This marks a significant step in formalizing and regulating the country’s crypto and digital asset sector following the passage of the Virtual Asset Service Providers Act (2025) in December 2025. The Securities and Exchange Commission (SEC) of Ghana announced the participants on Tuesday (March 10, 2026). The sandbox allows these firms to test their products and services in a controlled, supervised environment.

The goal is to foster responsible innovation while ensuring investor protection, market integrity, and compliance with anti-money laundering (AML) and counter-terrorism financing standards. The 11 participating companies are: Africoin focused on tokenized gold. Blu Penguin (tokenized payment systems). Goldbod (custodian for gold-backed securities). Hanypay (exchange). Hyro Exchange GH Ltd (exchange, HSB Global (exchange), Koinkoin (exchange), Whitebits, Vaulta (global asset tokenization), Xchain (global asset tokenization), Bsystem Ltd (global asset tokenization)

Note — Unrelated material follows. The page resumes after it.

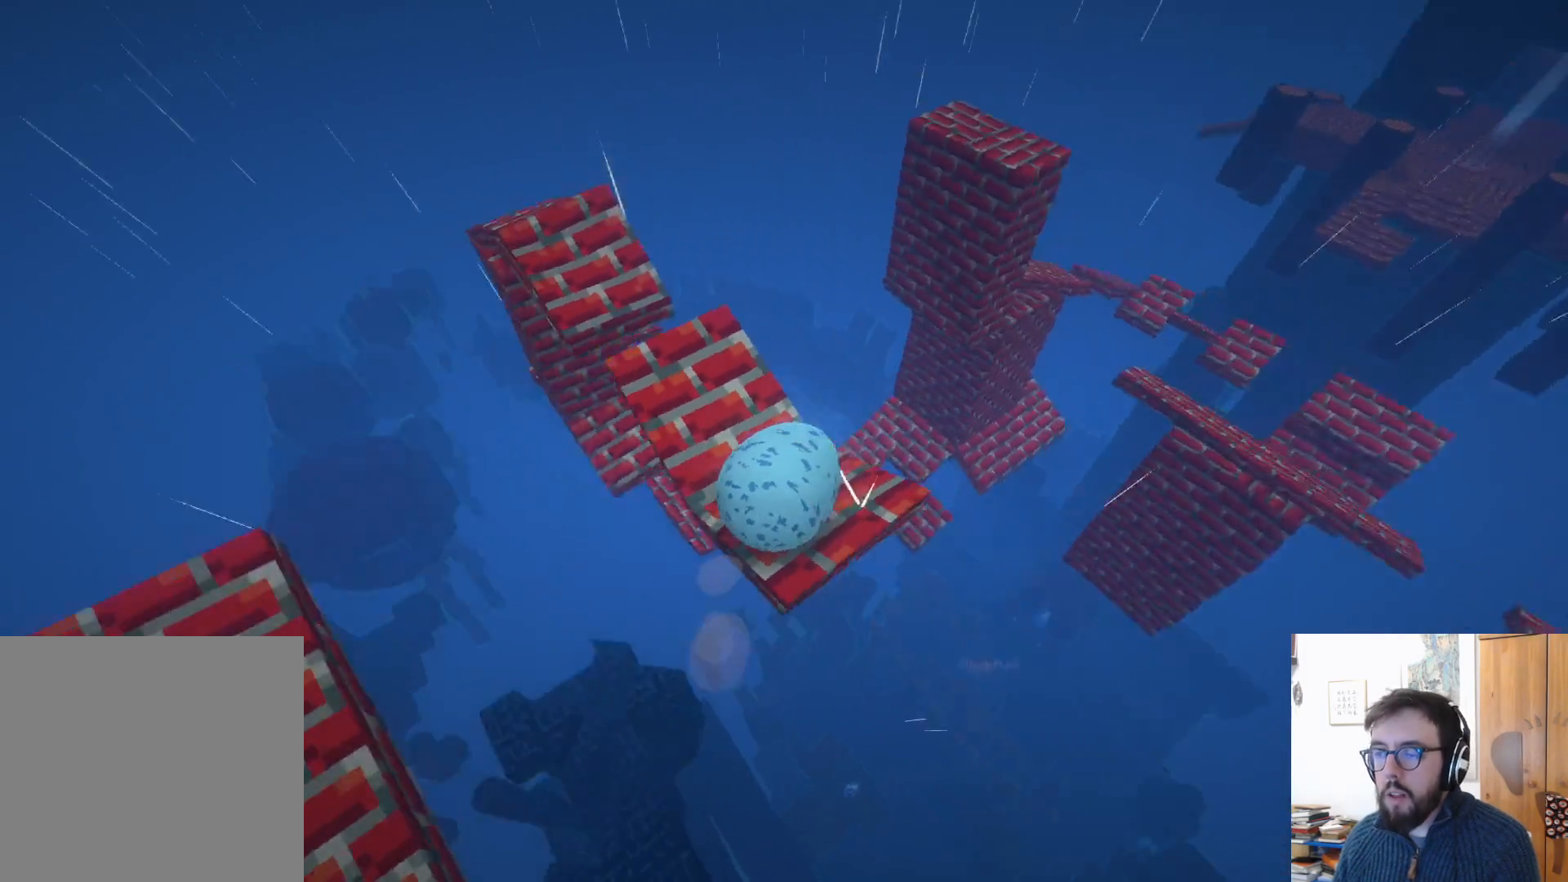
{"buttons": [], "left_stick": "up-right", "right_stick": "down", "events": [[183, "left_stick", "center"], [217, "right_stick", "center"], [383, "left_stick", "up-right"], [433, "right_stick", "down"]]}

Companies that perform well and meet requirements after six months may qualify for full licenses, accelerating the path to regulated operations. This initiative builds on Ghana’s broader shift toward regulated digital assets, amid growing crypto adoption in the region (Ghana saw significant transaction volumes in recent years).

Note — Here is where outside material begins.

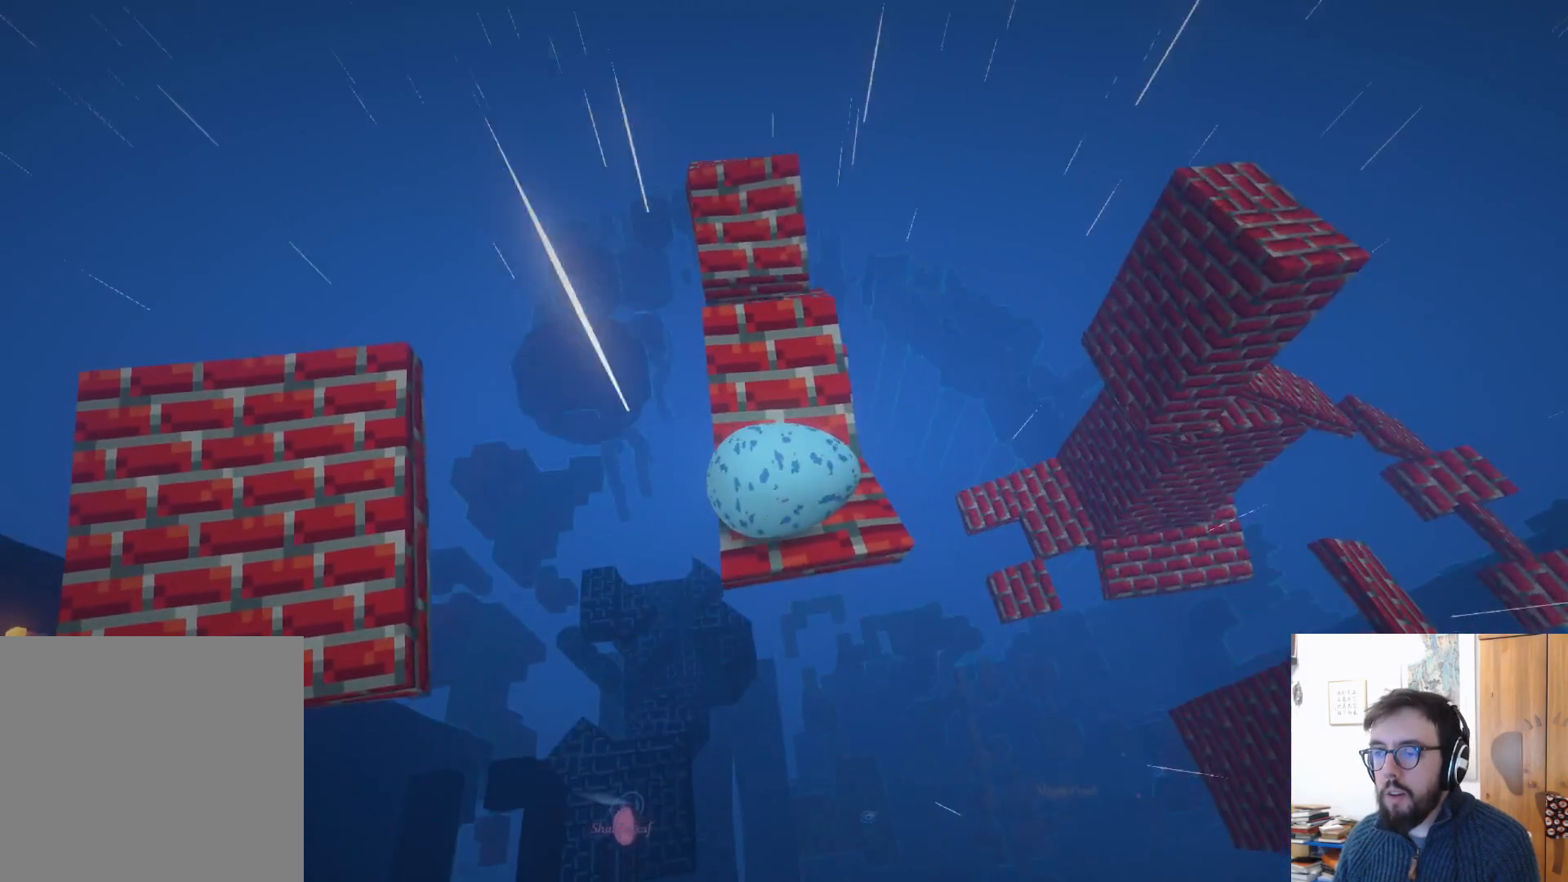
{"buttons": [], "left_stick": "up", "right_stick": "center", "events": [[83, "left_stick", "up"], [83, "right_stick", "down-left"], [400, "right_stick", "center"]]}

Note that this is separate from the Bank of Ghana’s ongoing work on the eCedi (its central bank digital currency pilot), which focuses on a retail CBDC rather than private cryptocurrencies. The move positions Ghana as a leader in West Africa for structured crypto regulation, balancing innovation with oversight.

Nigeria’s cryptocurrency regulations have evolved significantly in recent years, shifting from a restrictive stance to a structured, licensed framework. Cryptocurrency is legal in Nigeria, but it operates under tight regulation focused on investor protection, anti-money laundering (AML), counter-terrorism financing (CFT), taxation, and financial stability.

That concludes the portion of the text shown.